We are not, and cannot be, the kind of posthuman cyborgs that rejoice in eternal life, if life it is. We are led by love, friendship and desire; by tenderness for young life and reverence for old. We live, or ought to live, by the rule of forgiveness, in a world where hurts are acknowledged and faults confessed to. All our reasoning is predicated upon those basic conditions, and one of the most important uses of pessimism is to warn us against destroying them. The soul-less optimism of the transhumanists reminds us that we should be gloomy, since our happiness depends on it.
Confer with the piece from Mr. Dalyrymple, below. The idea is that redistributing resources cannot make people happy, because happiness comes from the development of internal virtues. It cannot even make them "not poor," as the failure to develop those virtues will strip them of whatever wealth you redistribute to them. What it can do, as in the case of the islanders with the phosphorous, is destroy them: it can undermine the virtues they do have by removing the scarcity that demands and regulates those virtues. Disaster follows.

This would appear to be the same concept, but pointed not at "the poor" but at all humanity. It seems like it might be right, too, on the same terms. Aristotle held that happiness (eudaimonia) was an activity, specifically rational activity in accord with excellence. The concept of "excellence" rubs up against failure: after all, you are judging what is excellent by comparing it with what is not.

This kind of life is perhaps a good example of what would 'justify us in having a child' according to Mr.
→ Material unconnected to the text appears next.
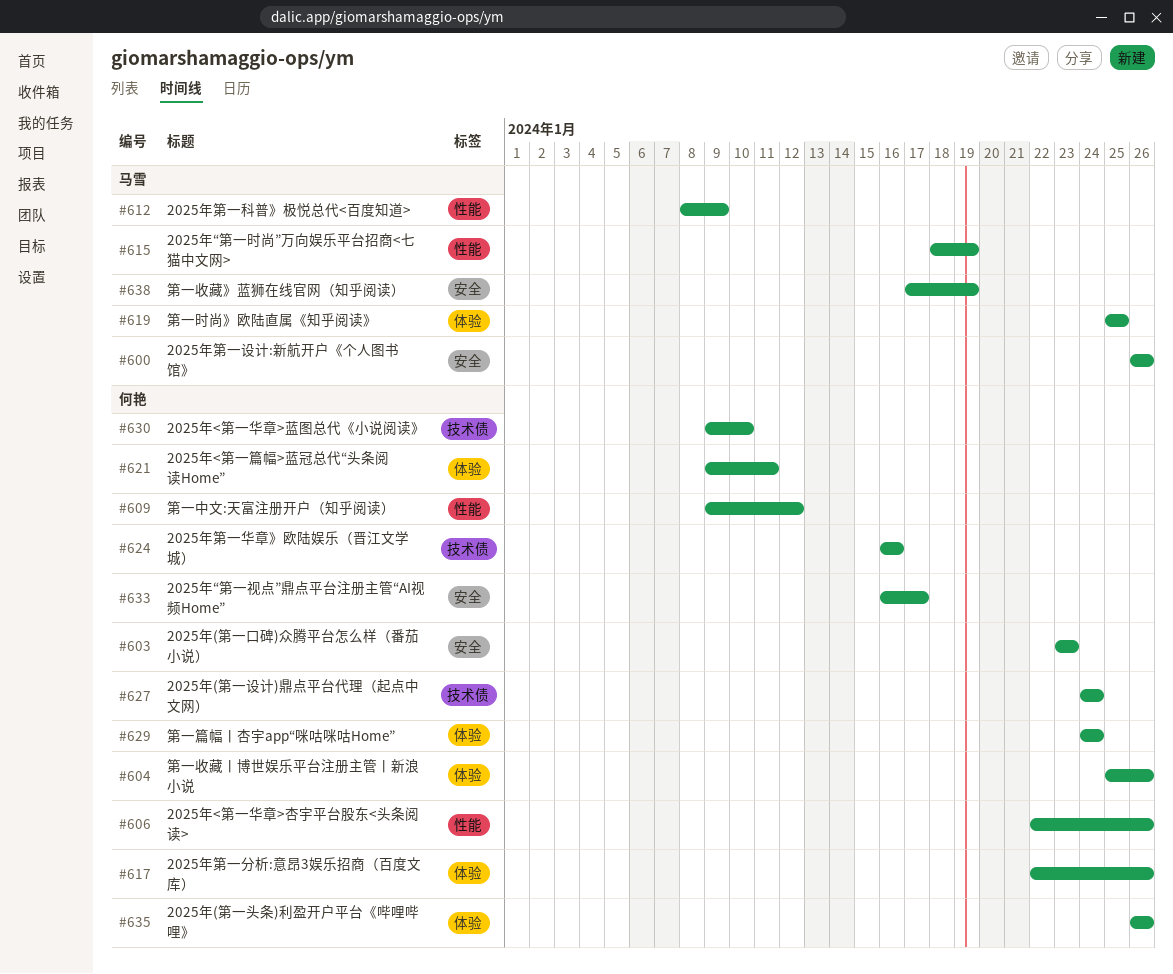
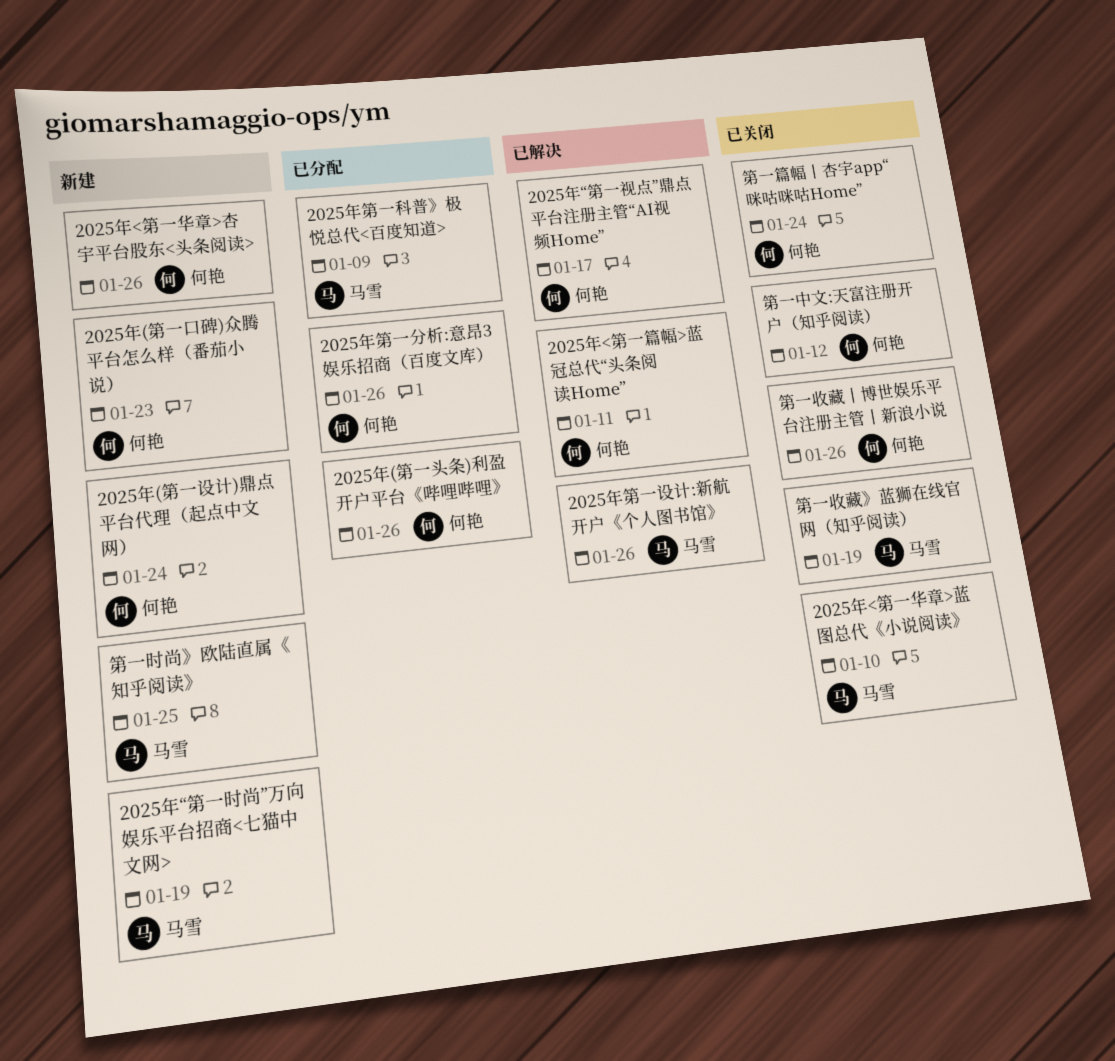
2025年<第一华章>蓝图总代《小说阅读》, owner: 何艳 -> 马雪
2025年第一华章》欧陆娱乐（晋江文学城）: present -> none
Singer. What if we could promise that the child would never grow old or weak, nor be hungry, nor suffer pain or danger? Well, wouldn't the child be horribly bored with such an eternal life? Where then is the joy, the eudaimonia that Aristotle spoke of? How does the child excel if there are no challenges?

No matter, you might say; emotions are really "in" the brain, so we will remove the concern that you would be bored and unhappy by simply arranging to stimulate the appropriate pleasure centers. You will be perfectly happy and satisfied, forever.

That, then, would be for Mr. Singer a justification of the child's life. What kind of person would we be, though? What would that do to our moral nature? What would we do with such lives, and such freedom?

I suspect the answer is "nothing." If that is the case, Singer is wrong: the child may as well not have been born at all.